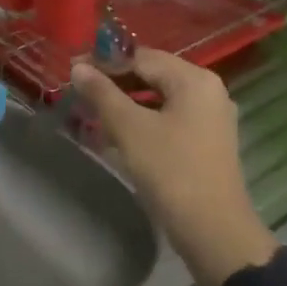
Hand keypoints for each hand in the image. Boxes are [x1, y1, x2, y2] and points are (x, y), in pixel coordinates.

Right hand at [69, 50, 276, 285]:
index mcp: (194, 80)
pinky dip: (144, 122)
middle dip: (116, 83)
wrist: (212, 229)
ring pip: (160, 100)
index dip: (106, 60)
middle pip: (154, 75)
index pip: (143, 56)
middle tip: (80, 92)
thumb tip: (78, 67)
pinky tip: (119, 136)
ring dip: (127, 104)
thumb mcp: (130, 129)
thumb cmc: (170, 170)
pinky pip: (170, 120)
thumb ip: (102, 94)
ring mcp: (211, 118)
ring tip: (93, 114)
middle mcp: (208, 91)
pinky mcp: (207, 143)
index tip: (73, 69)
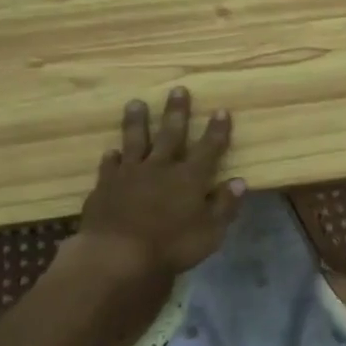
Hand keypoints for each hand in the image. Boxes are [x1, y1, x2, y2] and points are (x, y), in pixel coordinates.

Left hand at [72, 88, 244, 283]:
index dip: (216, 130)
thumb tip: (239, 181)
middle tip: (177, 89)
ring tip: (135, 103)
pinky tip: (110, 152)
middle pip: (170, 134)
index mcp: (190, 178)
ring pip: (135, 141)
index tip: (221, 110)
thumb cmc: (171, 247)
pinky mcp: (105, 186)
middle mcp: (160, 168)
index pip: (208, 148)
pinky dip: (111, 158)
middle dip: (176, 112)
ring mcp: (130, 175)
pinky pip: (109, 166)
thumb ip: (224, 205)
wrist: (118, 255)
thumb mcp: (210, 232)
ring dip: (137, 121)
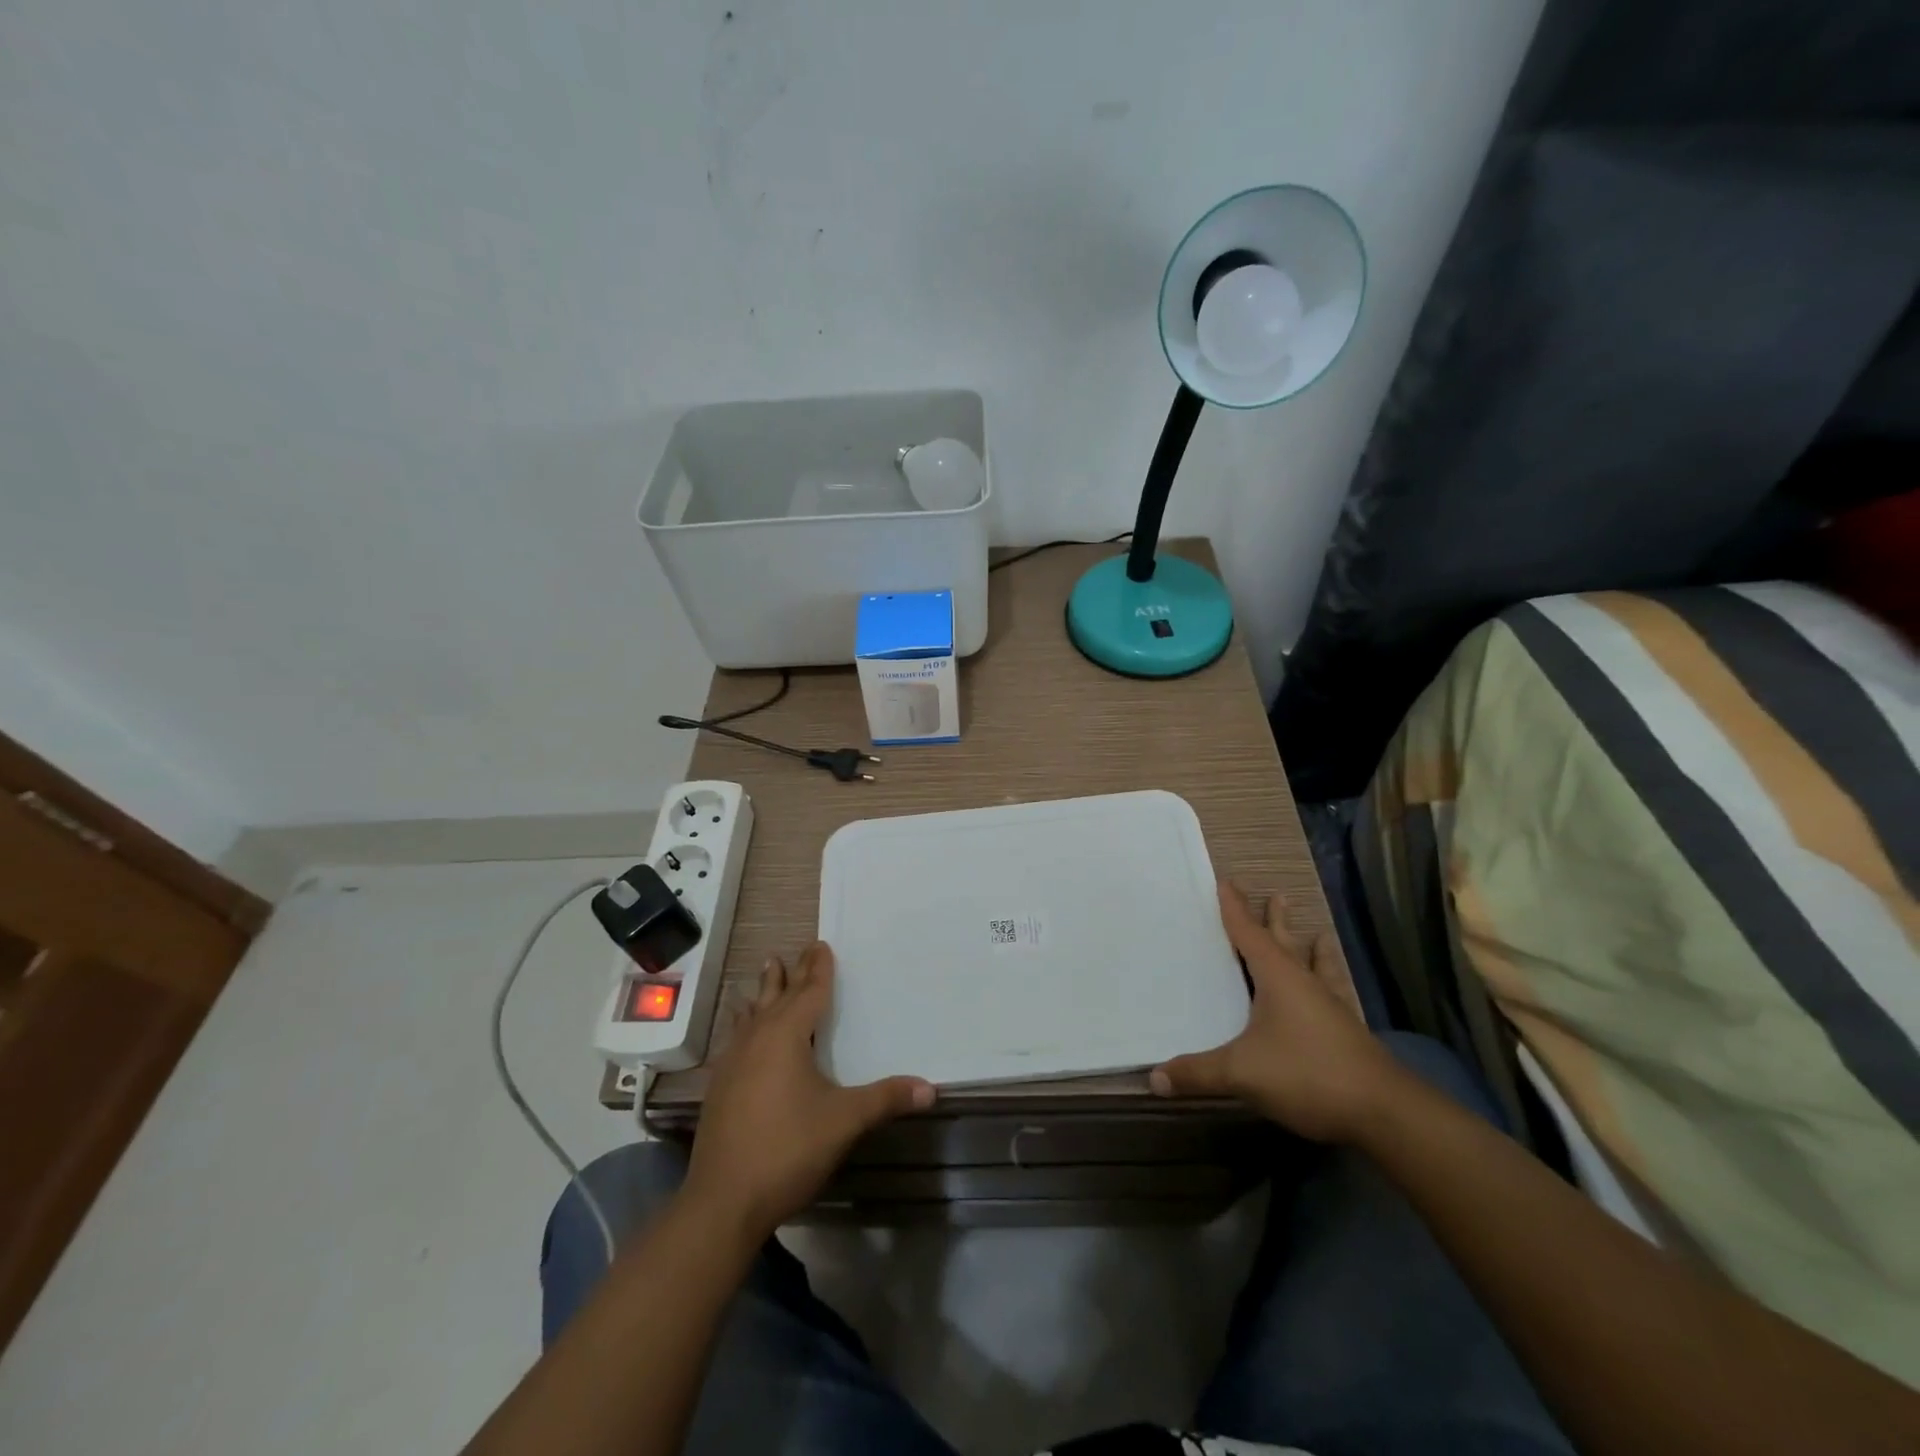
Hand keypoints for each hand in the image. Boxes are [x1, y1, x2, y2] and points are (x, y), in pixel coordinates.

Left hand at [682, 942, 934, 1242]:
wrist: (722, 1201)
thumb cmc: (787, 1149)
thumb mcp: (844, 1121)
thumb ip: (885, 1099)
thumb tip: (931, 1088)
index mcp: (786, 1036)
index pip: (808, 992)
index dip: (818, 969)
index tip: (821, 945)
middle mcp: (756, 1039)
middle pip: (776, 997)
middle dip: (790, 974)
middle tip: (796, 951)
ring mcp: (732, 1063)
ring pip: (751, 1015)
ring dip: (763, 994)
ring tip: (766, 973)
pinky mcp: (719, 1087)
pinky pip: (736, 1038)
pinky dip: (745, 1023)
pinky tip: (742, 1034)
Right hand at [1150, 882, 1397, 1142]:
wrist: (1385, 1112)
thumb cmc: (1308, 1074)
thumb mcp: (1243, 1073)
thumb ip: (1198, 1073)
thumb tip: (1154, 1077)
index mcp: (1277, 977)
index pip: (1248, 933)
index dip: (1235, 909)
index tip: (1226, 882)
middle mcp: (1304, 983)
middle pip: (1284, 942)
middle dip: (1274, 920)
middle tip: (1276, 895)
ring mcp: (1329, 1007)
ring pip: (1314, 966)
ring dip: (1309, 948)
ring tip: (1317, 933)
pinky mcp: (1347, 1032)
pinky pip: (1332, 994)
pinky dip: (1327, 983)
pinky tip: (1333, 992)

# # # # #

**Your goal**.
Show every line above in which the word "hand" is found.

**Response box**.
Hand keypoints for each hand in the image. Boxes are [x1, y1, x2, y2] and points are (x, y), in pixel coordinates.
Right hand at [69, 50, 276, 285]:
Hand keypoints for each hand in the image. Boxes are [x1, y1, x2, y2] and points are (x, y), in pixel coordinates.
Left hand at [72, 88, 244, 283]:
Hand keypoints for each hand in the image. Boxes are [x1, y1, x2, y2] and points are (x, y), in pixel coordinates.
Left hand at [682, 942, 934, 1242]:
Right hand at [1150, 882, 1397, 1142]:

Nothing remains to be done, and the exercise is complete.